Pero el tema es que el valor “real” de un bien o de un servicio es apenas una construcción humana. Basada en convenciones. El proceso de formación de precios, la institución misma del mercado, los contratos que ofician de marco jurídico del mismo, no son orgánicos entes naturales sino artificiales construcciones históricas. Que evolucionan, se modifican. Dentro de las convenciones imperantes, emergentes de procesos históricos complejos y no exentos de acontecimientos sangrientos, los precios de los bienes y servicios se forman en base al cálculo de costos de materias primas, insumos, fuerza de trabajo empleada, amortización de bienes de capital, renta de la tierra, logística de transporte y distribución, etc.
Y un elemento central, siempre evadido: el margen de rentabilidad empresaria, que se manifiesta en distintos eslabones de la cadena de división del trabajo.
Las modificaciones de los cuadros tarifarios de los servicios públicos respondieron en gran medida a este factor. A la recomposición de los márgenes de rentabilidad empresaria que, en el caso del gas, según el Estudio Bein, le reportarán a los distintos eslabones de la cadena de producción, transporte y distribución un embolso de 2000 millones de pesos adicionales.
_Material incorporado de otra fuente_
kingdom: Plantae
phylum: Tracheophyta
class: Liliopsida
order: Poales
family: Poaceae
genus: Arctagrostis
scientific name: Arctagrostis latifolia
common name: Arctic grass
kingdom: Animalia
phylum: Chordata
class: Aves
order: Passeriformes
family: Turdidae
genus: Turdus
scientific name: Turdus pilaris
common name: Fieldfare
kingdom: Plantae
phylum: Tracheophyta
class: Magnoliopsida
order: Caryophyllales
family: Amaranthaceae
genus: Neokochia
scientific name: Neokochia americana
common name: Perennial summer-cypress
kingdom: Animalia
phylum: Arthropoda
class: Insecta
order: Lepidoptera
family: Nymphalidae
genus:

El doble de los 1000 millones de pesos que se ahorrará el Estado con la quita de los subsidios.
De cumplirse la previsión, los usuarios de gas en todo el país, pagarán unos 3000 millones de pesos extra a lo largo del año para recomponer la “naturalidad” perdida en este mercado.
De manera tal que los excedentes que los usuarios usufructuaban, dedicándolos a la compra de celulares o al disfrute de vacaciones o el atesoramiento de dólares, serán redirigidos, por decisión política del actual gobierno, hacia la conformación de una robusta renta empresaria en el sector de los servicios públicos. Que serían garantía de retorno de las futuras e hipotéticas inversiones, pero que, en realidad, seguramente serán remitidos en forma de utilidades a las cuentas de los distintos accionistas (fondos de inversión foráneos, sociedades off shore o las mismas casas matrices), antes que ser reinvertidos, librados ya de la exigencia del aumento del consumo que propiciaban las señales de precios beneficiosas para los usuarios a la par de una economía que crecía.
La ex presidenta Cristina Fernández de Kirchner dijo al reasumir en 2011 que ella no estaba en Casa Rosada para ser gendarme de la rentabilidad empresaria. A ese rol reduce el actual gobierno su gestión: garantizar que los empresarios dedicados a actividades “naturalmente” competitivas puedan formar precios al nivel que consideran justo, de acuerdo a las convenciones de manual, como promesa de retorno de la inversión a realizar. La tasa de ganancia empresaria, mucha de la cual se conforma en relación al circuito de circulación financiera, será el gran articulador de la organización social en la Argentina en los próximos años.
Es una concepción filosófica forjada a lo largo de años que, más allá de la suerte de los gobiernos, muchos intelectuales, dirigentes y conspiradores no están dispuestos a reformular ni ceder.